ABOUT THIS TASK:
In the records below, count every line that contains the word "está" and report only the total.

··········

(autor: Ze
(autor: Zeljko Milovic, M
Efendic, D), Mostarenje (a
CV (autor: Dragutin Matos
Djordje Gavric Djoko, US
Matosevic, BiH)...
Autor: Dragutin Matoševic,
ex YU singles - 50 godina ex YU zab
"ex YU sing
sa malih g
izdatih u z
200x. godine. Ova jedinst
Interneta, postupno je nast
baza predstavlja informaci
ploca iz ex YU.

··········

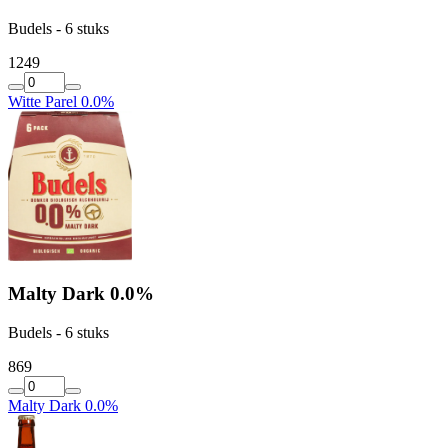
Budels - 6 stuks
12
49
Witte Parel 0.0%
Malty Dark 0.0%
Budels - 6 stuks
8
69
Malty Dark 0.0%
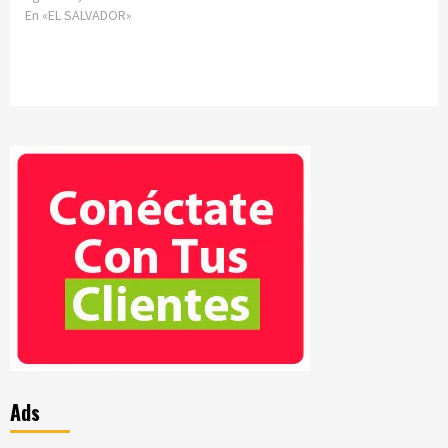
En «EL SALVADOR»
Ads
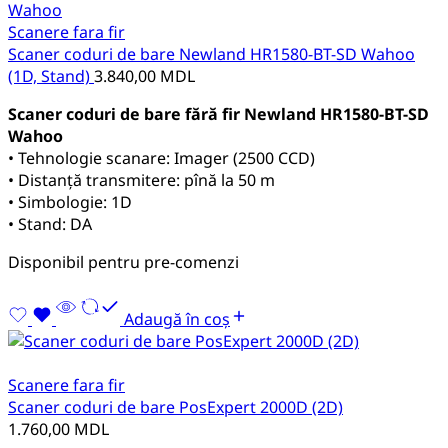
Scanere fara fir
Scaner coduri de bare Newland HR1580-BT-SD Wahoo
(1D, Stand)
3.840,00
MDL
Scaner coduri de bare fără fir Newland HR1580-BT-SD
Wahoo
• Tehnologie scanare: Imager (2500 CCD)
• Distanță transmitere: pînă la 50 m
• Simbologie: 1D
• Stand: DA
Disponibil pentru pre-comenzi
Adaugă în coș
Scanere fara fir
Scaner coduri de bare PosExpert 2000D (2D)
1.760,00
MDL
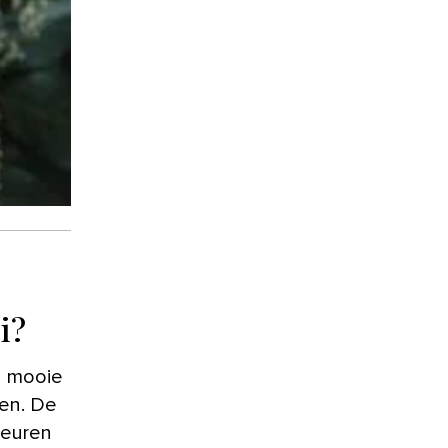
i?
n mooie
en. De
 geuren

··········

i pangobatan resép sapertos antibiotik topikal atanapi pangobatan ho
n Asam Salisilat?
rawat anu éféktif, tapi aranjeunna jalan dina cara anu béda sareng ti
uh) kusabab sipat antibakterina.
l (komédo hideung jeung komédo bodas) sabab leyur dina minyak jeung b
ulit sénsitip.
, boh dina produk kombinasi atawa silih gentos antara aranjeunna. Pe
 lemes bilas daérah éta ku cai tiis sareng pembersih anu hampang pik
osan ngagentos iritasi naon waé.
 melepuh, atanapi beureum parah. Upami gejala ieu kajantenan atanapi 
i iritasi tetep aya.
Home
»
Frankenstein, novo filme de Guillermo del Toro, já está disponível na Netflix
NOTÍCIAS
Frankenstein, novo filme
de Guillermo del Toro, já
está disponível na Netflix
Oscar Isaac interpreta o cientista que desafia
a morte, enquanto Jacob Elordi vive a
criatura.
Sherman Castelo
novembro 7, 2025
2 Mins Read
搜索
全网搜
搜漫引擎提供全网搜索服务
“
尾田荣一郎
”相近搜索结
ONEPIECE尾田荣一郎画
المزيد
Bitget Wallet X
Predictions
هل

··········

PROBLEM SOLUTION:
2